▶ **User interface change data**
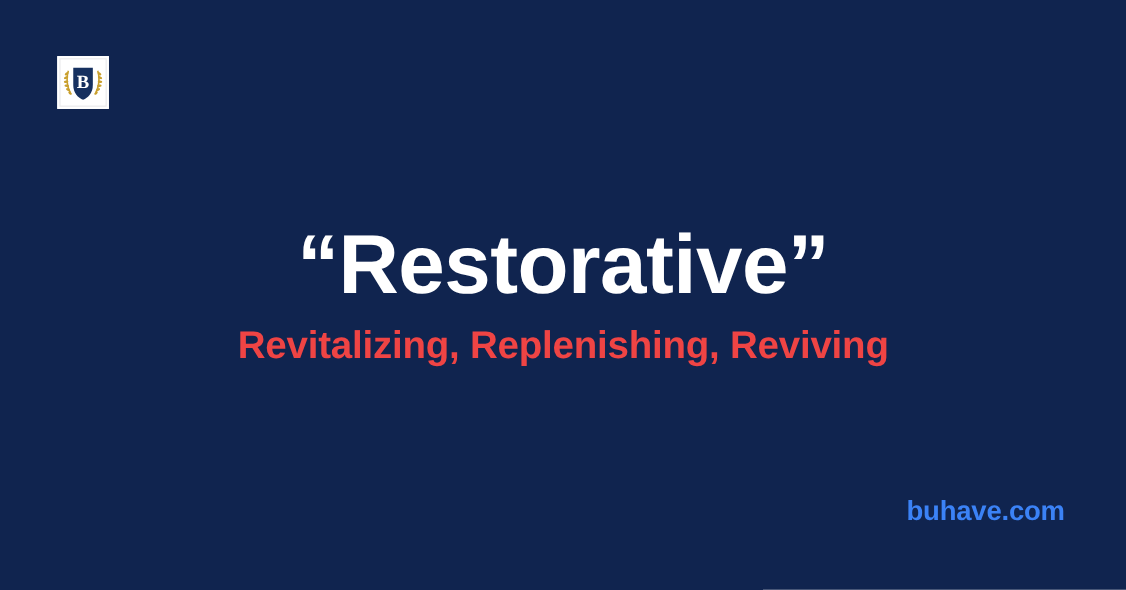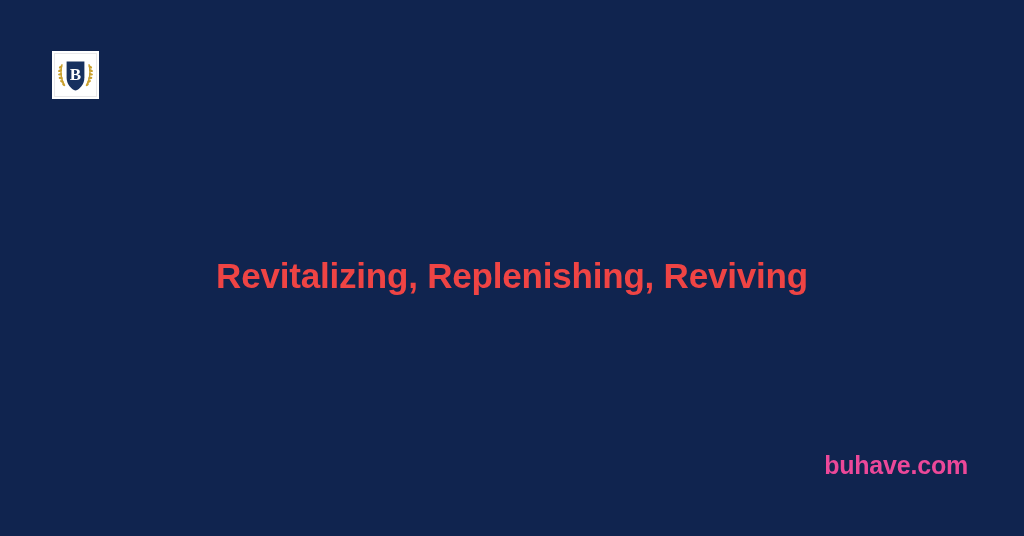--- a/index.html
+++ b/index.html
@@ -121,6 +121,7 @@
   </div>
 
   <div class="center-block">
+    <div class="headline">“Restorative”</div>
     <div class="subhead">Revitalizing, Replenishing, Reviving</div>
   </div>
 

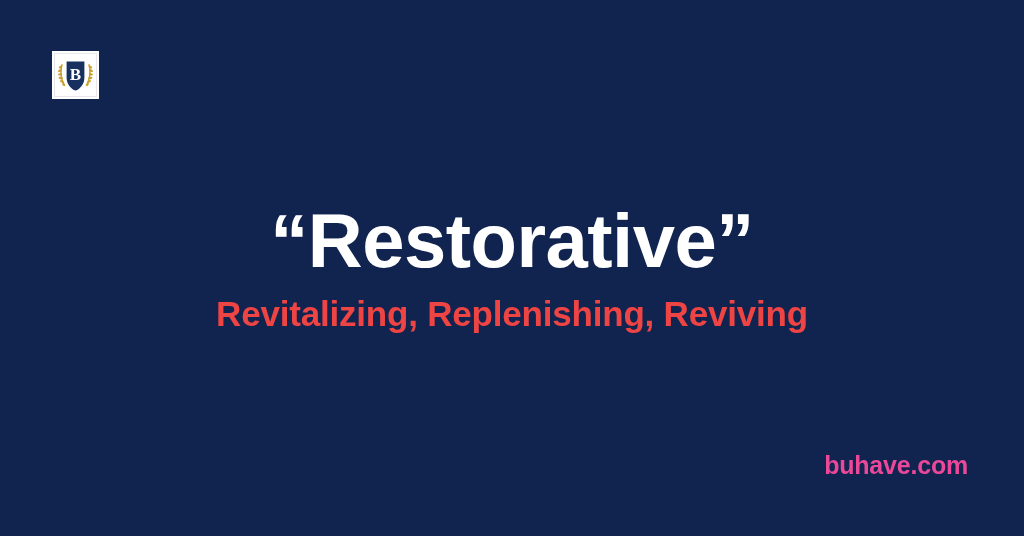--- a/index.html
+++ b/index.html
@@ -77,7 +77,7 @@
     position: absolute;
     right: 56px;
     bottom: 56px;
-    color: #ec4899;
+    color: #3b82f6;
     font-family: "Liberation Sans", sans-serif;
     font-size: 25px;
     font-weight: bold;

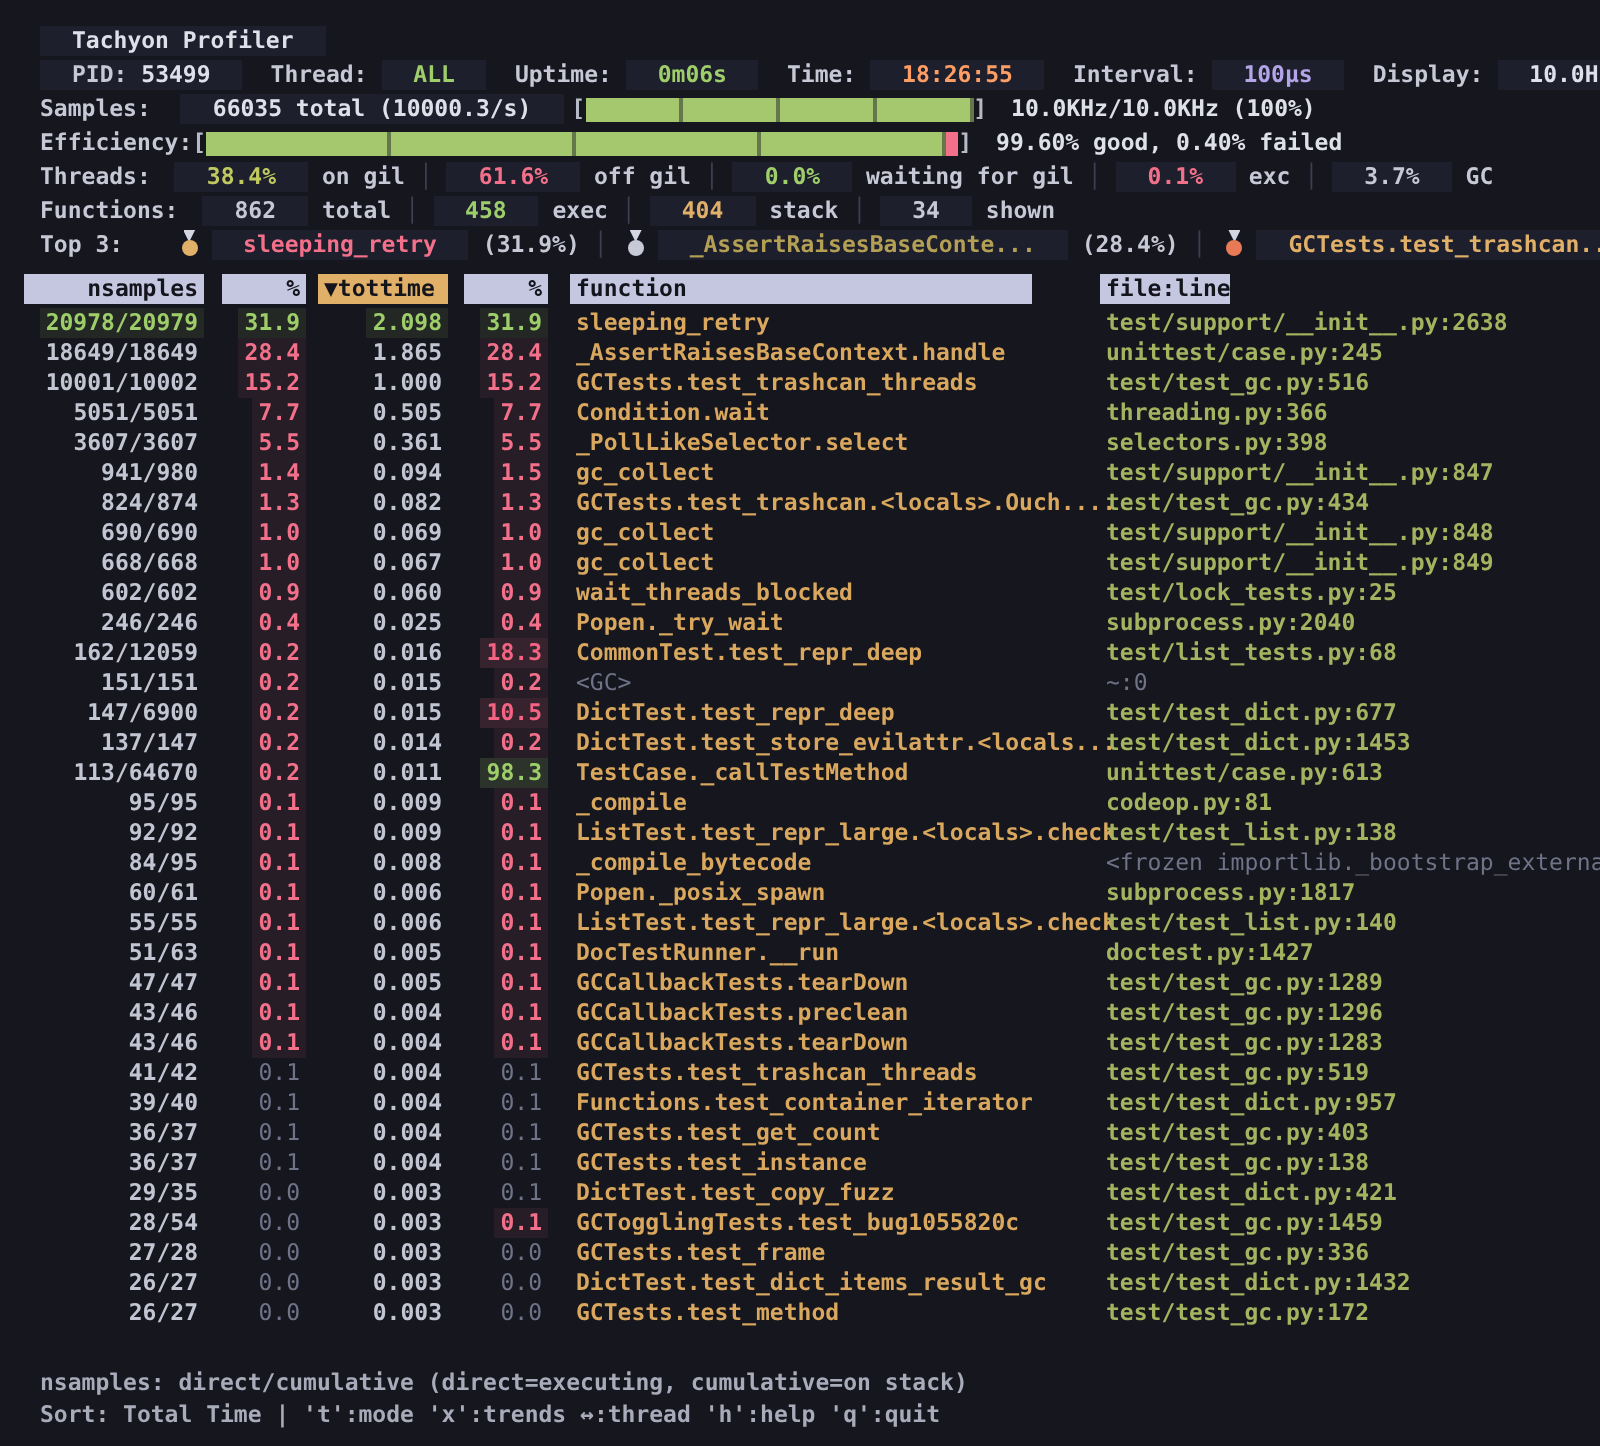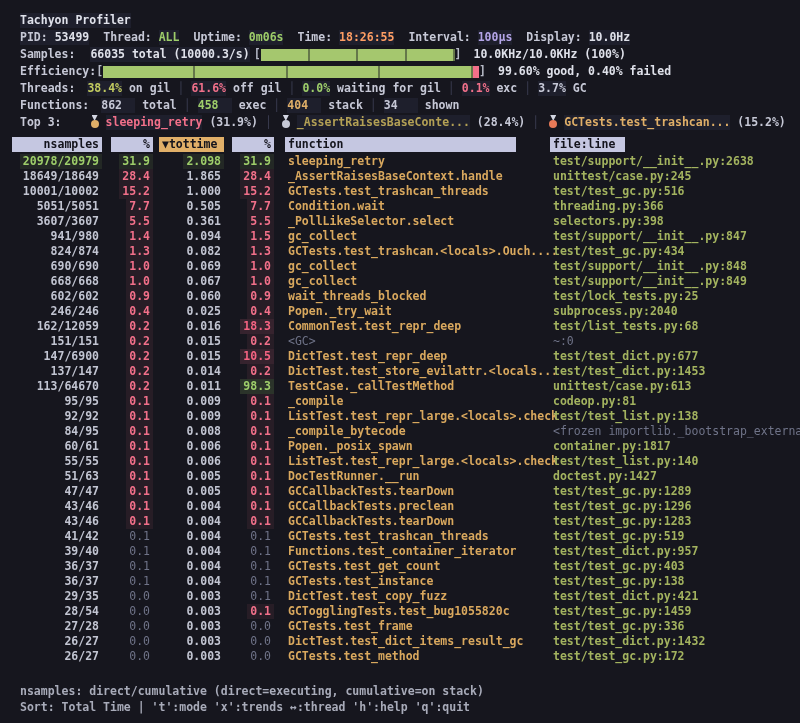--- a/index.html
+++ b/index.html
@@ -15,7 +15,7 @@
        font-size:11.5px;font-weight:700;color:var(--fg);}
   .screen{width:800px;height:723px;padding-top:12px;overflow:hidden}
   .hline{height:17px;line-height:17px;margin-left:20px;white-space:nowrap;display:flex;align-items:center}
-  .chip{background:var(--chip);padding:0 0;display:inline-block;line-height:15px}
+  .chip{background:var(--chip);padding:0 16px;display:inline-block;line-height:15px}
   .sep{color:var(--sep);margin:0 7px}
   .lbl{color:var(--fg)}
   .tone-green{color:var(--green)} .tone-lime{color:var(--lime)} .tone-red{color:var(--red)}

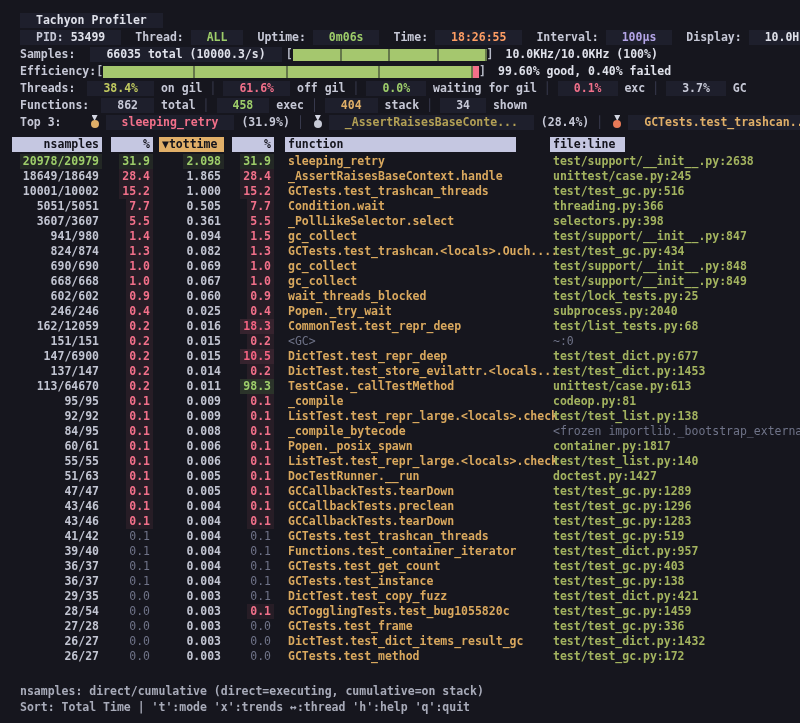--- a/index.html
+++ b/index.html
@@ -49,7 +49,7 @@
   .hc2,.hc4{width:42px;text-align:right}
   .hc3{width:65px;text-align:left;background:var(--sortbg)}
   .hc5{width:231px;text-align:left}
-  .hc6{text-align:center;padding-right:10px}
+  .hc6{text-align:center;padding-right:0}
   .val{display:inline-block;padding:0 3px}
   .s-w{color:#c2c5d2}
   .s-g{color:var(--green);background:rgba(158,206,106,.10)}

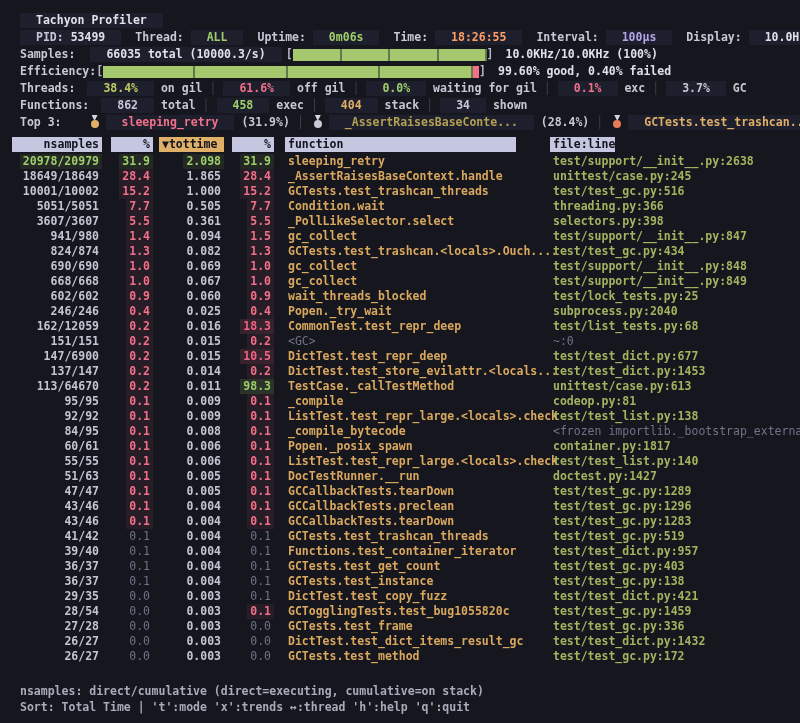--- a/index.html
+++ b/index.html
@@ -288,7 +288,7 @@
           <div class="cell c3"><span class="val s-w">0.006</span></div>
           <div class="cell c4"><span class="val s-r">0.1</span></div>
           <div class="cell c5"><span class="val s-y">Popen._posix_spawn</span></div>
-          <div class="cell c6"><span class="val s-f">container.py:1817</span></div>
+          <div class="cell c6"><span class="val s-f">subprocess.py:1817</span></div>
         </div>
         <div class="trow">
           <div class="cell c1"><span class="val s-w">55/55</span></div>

▶ **BRIEF**
Your copy should hold each line above exactly and no pictures at all.

▶ **EXERCISE RESPONSE**
--- a/index.html
+++ b/index.html
@@ -121,6 +121,7 @@
   </div>
 
   <div class="center-block">
+    <div class="headline">“Restorative”</div>
     <div class="subhead">Revitalizing, Replenishing, Reviving</div>
   </div>
 

--- a/index.html
+++ b/index.html
@@ -77,7 +77,7 @@
     position: absolute;
     right: 56px;
     bottom: 56px;
-    color: #ec4899;
+    color: #3b82f6;
     font-family: "Liberation Sans", sans-serif;
     font-size: 25px;
     font-weight: bold;

--- a/index.html
+++ b/index.html
@@ -15,7 +15,7 @@
        font-size:11.5px;font-weight:700;color:var(--fg);}
   .screen{width:800px;height:723px;padding-top:12px;overflow:hidden}
   .hline{height:17px;line-height:17px;margin-left:20px;white-space:nowrap;display:flex;align-items:center}
-  .chip{background:var(--chip);padding:0 0;display:inline-block;line-height:15px}
+  .chip{background:var(--chip);padding:0 16px;display:inline-block;line-height:15px}
   .sep{color:var(--sep);margin:0 7px}
   .lbl{color:var(--fg)}
   .tone-green{color:var(--green)} .tone-lime{color:var(--lime)} .tone-red{color:var(--red)}

--- a/index.html
+++ b/index.html
@@ -49,7 +49,7 @@
   .hc2,.hc4{width:42px;text-align:right}
   .hc3{width:65px;text-align:left;background:var(--sortbg)}
   .hc5{width:231px;text-align:left}
-  .hc6{text-align:center;padding-right:10px}
+  .hc6{text-align:center;padding-right:0}
   .val{display:inline-block;padding:0 3px}
   .s-w{color:#c2c5d2}
   .s-g{color:var(--green);background:rgba(158,206,106,.10)}

--- a/index.html
+++ b/index.html
@@ -288,7 +288,7 @@
           <div class="cell c3"><span class="val s-w">0.006</span></div>
           <div class="cell c4"><span class="val s-r">0.1</span></div>
           <div class="cell c5"><span class="val s-y">Popen._posix_spawn</span></div>
-          <div class="cell c6"><span class="val s-f">container.py:1817</span></div>
+          <div class="cell c6"><span class="val s-f">subprocess.py:1817</span></div>
         </div>
         <div class="trow">
           <div class="cell c1"><span class="val s-w">55/55</span></div>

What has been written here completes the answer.